# Your assignment
Please output exactly the part of the records below that opens with the line containing "Разработано в KAPUSTA LAB" and closes with the line containing "Przecieki w łazience", both lines included, and nothing else.

# Given records
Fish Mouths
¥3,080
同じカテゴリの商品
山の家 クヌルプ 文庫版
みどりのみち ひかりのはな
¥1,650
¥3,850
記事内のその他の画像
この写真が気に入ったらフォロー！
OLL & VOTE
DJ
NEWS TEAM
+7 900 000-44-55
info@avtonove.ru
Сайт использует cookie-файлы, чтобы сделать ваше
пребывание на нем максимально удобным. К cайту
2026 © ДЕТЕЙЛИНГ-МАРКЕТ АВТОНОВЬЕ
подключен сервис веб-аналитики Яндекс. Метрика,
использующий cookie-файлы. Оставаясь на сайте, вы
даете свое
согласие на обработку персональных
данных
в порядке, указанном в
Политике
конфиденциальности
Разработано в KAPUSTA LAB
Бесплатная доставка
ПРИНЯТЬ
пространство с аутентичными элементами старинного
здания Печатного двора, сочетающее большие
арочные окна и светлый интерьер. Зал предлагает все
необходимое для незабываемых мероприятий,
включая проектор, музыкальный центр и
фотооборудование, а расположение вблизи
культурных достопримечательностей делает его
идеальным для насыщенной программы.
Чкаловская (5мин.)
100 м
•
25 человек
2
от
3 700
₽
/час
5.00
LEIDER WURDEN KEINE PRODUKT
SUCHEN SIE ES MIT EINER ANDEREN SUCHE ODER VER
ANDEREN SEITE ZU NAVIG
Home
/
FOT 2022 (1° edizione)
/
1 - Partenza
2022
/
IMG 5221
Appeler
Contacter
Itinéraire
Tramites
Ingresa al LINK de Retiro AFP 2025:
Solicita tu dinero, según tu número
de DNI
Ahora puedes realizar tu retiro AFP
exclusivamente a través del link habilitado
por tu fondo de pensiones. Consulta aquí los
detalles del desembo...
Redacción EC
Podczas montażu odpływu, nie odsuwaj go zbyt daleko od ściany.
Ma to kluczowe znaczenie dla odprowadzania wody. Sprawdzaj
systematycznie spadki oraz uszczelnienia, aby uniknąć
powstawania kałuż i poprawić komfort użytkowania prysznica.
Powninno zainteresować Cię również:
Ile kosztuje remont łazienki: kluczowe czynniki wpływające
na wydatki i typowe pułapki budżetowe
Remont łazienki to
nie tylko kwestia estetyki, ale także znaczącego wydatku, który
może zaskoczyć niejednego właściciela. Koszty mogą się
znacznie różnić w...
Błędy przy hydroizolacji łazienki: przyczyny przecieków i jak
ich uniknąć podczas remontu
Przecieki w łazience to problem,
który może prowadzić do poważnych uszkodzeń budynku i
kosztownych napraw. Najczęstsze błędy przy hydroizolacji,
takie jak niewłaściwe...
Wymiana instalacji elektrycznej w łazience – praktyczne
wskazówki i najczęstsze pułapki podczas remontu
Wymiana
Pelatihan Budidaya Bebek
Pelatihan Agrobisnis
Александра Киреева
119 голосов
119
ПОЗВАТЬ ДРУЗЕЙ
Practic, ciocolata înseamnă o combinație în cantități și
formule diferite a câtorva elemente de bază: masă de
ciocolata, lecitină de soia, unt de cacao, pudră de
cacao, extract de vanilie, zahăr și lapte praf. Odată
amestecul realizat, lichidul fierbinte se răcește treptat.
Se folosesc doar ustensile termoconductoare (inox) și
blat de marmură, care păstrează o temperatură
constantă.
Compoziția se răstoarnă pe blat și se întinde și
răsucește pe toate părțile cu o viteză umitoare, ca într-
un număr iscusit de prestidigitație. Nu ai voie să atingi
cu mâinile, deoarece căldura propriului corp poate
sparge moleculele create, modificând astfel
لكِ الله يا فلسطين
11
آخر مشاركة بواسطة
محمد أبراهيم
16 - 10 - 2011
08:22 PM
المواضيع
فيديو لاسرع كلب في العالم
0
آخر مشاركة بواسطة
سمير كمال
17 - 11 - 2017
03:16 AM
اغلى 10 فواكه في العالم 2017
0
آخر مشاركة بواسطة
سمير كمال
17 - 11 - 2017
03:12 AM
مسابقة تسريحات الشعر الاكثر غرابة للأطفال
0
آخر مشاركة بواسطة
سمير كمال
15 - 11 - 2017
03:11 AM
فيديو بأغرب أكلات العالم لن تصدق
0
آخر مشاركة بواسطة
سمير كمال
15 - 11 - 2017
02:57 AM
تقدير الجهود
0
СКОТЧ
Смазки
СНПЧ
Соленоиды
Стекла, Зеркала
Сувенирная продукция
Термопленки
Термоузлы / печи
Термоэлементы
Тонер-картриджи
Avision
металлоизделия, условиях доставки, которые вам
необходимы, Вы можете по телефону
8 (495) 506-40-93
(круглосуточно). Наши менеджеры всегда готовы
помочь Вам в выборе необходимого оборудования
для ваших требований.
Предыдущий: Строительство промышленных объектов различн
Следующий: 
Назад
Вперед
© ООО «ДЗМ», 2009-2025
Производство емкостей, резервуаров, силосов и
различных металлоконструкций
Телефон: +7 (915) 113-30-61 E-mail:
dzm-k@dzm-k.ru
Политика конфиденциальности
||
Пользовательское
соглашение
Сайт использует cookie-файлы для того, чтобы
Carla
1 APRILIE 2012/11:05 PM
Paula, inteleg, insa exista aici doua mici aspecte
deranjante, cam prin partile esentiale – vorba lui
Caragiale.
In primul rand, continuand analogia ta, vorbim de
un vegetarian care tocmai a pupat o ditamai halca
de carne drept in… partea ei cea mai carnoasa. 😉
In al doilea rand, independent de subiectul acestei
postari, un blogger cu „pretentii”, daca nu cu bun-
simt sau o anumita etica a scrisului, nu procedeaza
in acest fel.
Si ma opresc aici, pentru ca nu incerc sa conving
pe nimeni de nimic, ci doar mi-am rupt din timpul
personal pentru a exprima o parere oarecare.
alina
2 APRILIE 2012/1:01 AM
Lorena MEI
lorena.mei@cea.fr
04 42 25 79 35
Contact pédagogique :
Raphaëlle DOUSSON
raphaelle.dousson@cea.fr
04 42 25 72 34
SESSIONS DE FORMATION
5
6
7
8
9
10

# Result of this exercise
Разработано в KAPUSTA LAB
Бесплатная доставка
ПРИНЯТЬ
пространство с аутентичными элементами старинного
здания Печатного двора, сочетающее большие
арочные окна и светлый интерьер. Зал предлагает все
необходимое для незабываемых мероприятий,
включая проектор, музыкальный центр и
фотооборудование, а расположение вблизи
культурных достопримечательностей делает его
идеальным для насыщенной программы.
Чкаловская (5мин.)
100 м
•
25 человек
2
от
3 700
₽
/час
5.00
LEIDER WURDEN KEINE PRODUKT
SUCHEN SIE ES MIT EINER ANDEREN SUCHE ODER VER
ANDEREN SEITE ZU NAVIG
Home
/
FOT 2022 (1° edizione)
/
1 - Partenza
2022
/
IMG 5221
Appeler
Contacter
Itinéraire
Tramites
Ingresa al LINK de Retiro AFP 2025:
Solicita tu dinero, según tu número
de DNI
Ahora puedes realizar tu retiro AFP
exclusivamente a través del link habilitado
por tu fondo de pensiones. Consulta aquí los
detalles del desembo...
Redacción EC
Podczas montażu odpływu, nie odsuwaj go zbyt daleko od ściany.
Ma to kluczowe znaczenie dla odprowadzania wody. Sprawdzaj
systematycznie spadki oraz uszczelnienia, aby uniknąć
powstawania kałuż i poprawić komfort użytkowania prysznica.
Powninno zainteresować Cię również:
Ile kosztuje remont łazienki: kluczowe czynniki wpływające
na wydatki i typowe pułapki budżetowe
Remont łazienki to
nie tylko kwestia estetyki, ale także znaczącego wydatku, który
może zaskoczyć niejednego właściciela. Koszty mogą się
znacznie różnić w...
Błędy przy hydroizolacji łazienki: przyczyny przecieków i jak
ich uniknąć podczas remontu
Przecieki w łazience to problem,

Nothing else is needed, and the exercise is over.